One common mistake some producers make is assuming that all their cows are compatible with robotic milkers. Another mistake is assuming that robotic milkers will make up for sub-optimal management practices.
“Some also underestimate the importance for proper barn layout, and the cow flow patterns to assure ideal nutrition and water sources within that pattern and the cow behavior associated with different spacing around the robots,” Steinke says.
Also, prospects for robots need to keep in mind that the milking robot is a machine, and all machines and operations still require service.
“They underestimate the importance of regular service and maintenance,” Steinke says. “We find that dairymen who are most successful make service and maintenance a priority and are engaged in regular review of insights that take them in the direction of their operational goals.”
One mistake the DeLaval team sometime sees is when a producer thinks a robot will solve everything. If you were to think of any piece of machinery on your farm operating 24/7, how would you manage it?
“Producers need to set goals on many different aspects when it comes to robotic milking on their farm, and a lot has to do with how are they going to manage the different aspects that will get them to their goals,” French says. If you want to get an average of three milkings per day with your herd, then you have to train your heifers to come to the robot in a way that will give them a great experience for the future.
“If you want high production, then you have to dial in your reproduction, nutrition and cow health. If you want to have low running costs on your robot, then you have to commit to keeping it clean and maintained regularly,” French says. “The robot needs assistance still for it to work at the level you want it to, and that takes time and effort from the producer or the staff managing these dairy operations.”
Matthayasack’s advice to producers considering robotic milking systems is to visit as many robot farms as possible and to also start planning as early as possible. There are so many management considerations to evaluate when choosing the next milking system for a dairy—it is no small task.
“Factors that impact your lifestyle, your cow’s health and welfare, and labor availability in your area are all considerations,” Matthayasack says. “Your current or future housing facility plans and desire to grow your herd size are also important factors. Dairy producers should establish their project team and work closely with their local equipment dealer to evaluate all options and make the best decision to take their dairy to the next level.”
Down the Road
As technology within the robotic sector continually evolves, it’s important the dairy producers recognize that the increasing use of artificial intelligence (AI) in conjunction with advancements in milking and robotic technologies will provide higher levels of automation and increased accuracy of insights.
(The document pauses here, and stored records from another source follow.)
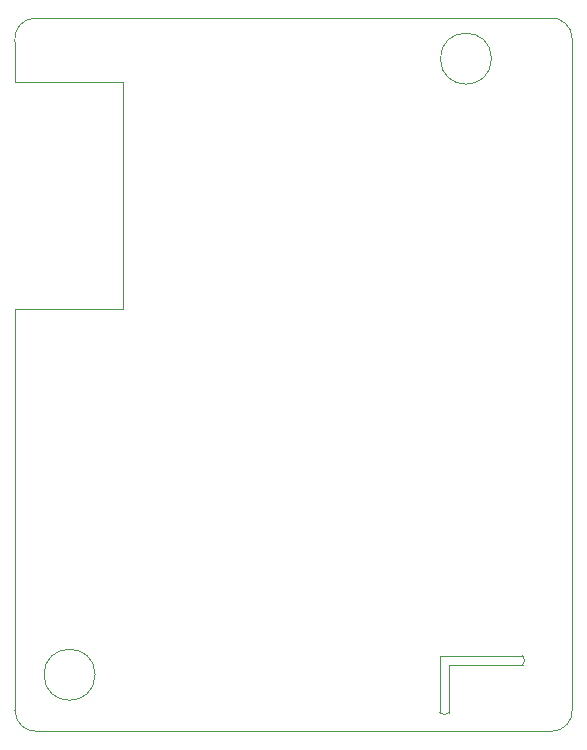
<source format=gm1>
G04 #@! TF.GenerationSoftware,KiCad,Pcbnew,6.0.7-f9a2dced07~116~ubuntu20.04.1*
G04 #@! TF.CreationDate,2022-12-02T22:22:49+05:00*
G04 #@! TF.ProjectId,smart light,736d6172-7420-46c6-9967-68742e6b6963,rev?*
G04 #@! TF.SameCoordinates,Original*
G04 #@! TF.FileFunction,Profile,NP*
%FSLAX46Y46*%
G04 Gerber Fmt 4.6, Leading zero omitted, Abs format (unit mm)*
G04 Created by KiCad (PCBNEW 6.0.7-f9a2dced07~116~ubuntu20.04.1) date 2022-12-02 22:22:49*
%MOMM*%
%LPD*%
G01*
G04 APERTURE LIST*
G04 #@! TA.AperFunction,Profile*
%ADD10C,0.100000*%
G04 #@! TD*
G04 APERTURE END LIST*
D10*
X185089540Y-43581685D02*
G75*
G03*
X183100663Y-41840460I-1756622J25D01*
G01*
X174694418Y-96640460D02*
X180894418Y-96640460D01*
X137894418Y-66440460D02*
X137905564Y-100440460D01*
X139894418Y-102240460D02*
X183353193Y-102235559D01*
X180894418Y-96640460D02*
G75*
G03*
X180894418Y-95840460I-353126J400000D01*
G01*
X137894418Y-43834215D02*
X137894418Y-47240460D01*
X173894418Y-100640460D02*
G75*
G03*
X174694418Y-100640460I400000J353100D01*
G01*
X173894418Y-95840460D02*
X173894418Y-100640460D01*
X137905550Y-100440460D02*
G75*
G03*
X139894418Y-102240460I1808968J0D01*
G01*
X144694419Y-97440460D02*
G75*
G03*
X144694419Y-97440460I-2163331J0D01*
G01*
X185094418Y-100240460D02*
X185089517Y-43581685D01*
X147094418Y-47240460D02*
X147094418Y-66440460D01*
X174694418Y-100640460D02*
X174694418Y-96640460D01*
X139635643Y-41845338D02*
G75*
G03*
X137894418Y-43834215I-25J-1756622D01*
G01*
X147094418Y-47240460D02*
X137894418Y-47240460D01*
X180894418Y-95840460D02*
X173894418Y-95840460D01*
X183353193Y-102235510D02*
G75*
G03*
X185094418Y-100240460I25J1757350D01*
G01*
X178257749Y-45277130D02*
G75*
G03*
X178257749Y-45277130I-2163331J0D01*
G01*
X183100663Y-41840460D02*
X139635643Y-41845361D01*
X147094418Y-66440460D02*
X137894418Y-66440460D01*
M02*

</source>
As Matthayasack explains, robotic milking technology will continue to be data-driven and be able to collect even more information each time the cow is milked to help manage the cow individually, and the entire herd, better and better.
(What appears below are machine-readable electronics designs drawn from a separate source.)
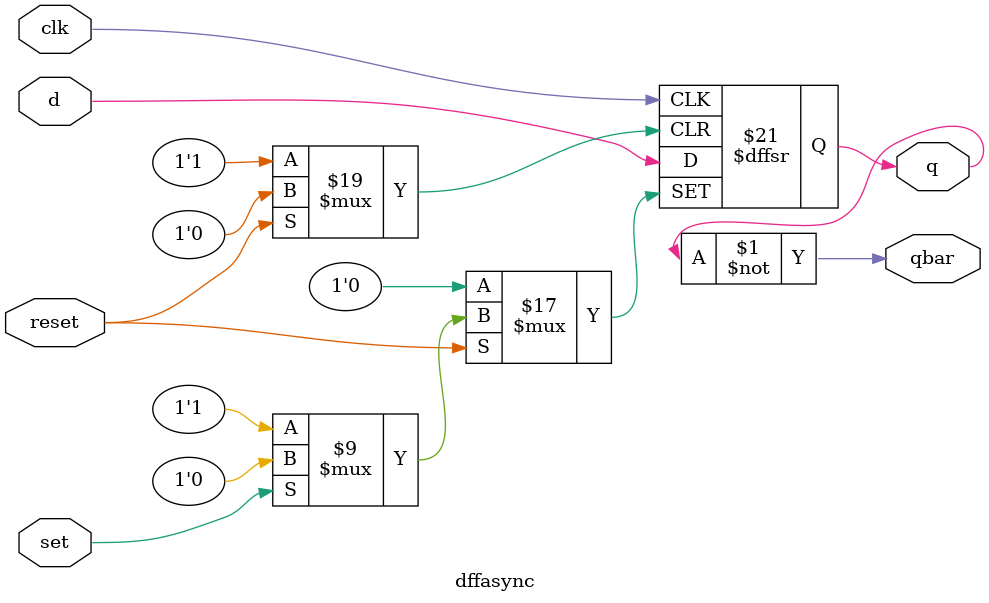
<source format=v>

module dffasync (q,qbar,d,set,reset,clk);
 input d,set,reset,clk;
 output reg q;
 output qbar;

 assign qbar = ~q;

 always @ (posedge clk or negedge set or negedge reset)
  begin
   if (reset==0) q<=0;		//Active Low Reset
   else if (set==0) q<=1;	//Active Low Set
   else q<=d;
  end

endmodule

</source>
“At GEA, we also believe aspects of robotic milking technology or different levels of automation will continue to elevate the sophistication of conventional farms and allow more dairy operations of varying size to reap the benefits of a higher-tech milking process with higher-tech equipment,” Matthayasack says. “All farms will also benefit from advancements in powerful software and data analysis behind the scenes that delivers producers the information and tools they need to manage growing herds with less manpower per cow, yet with more thorough cow care overall.”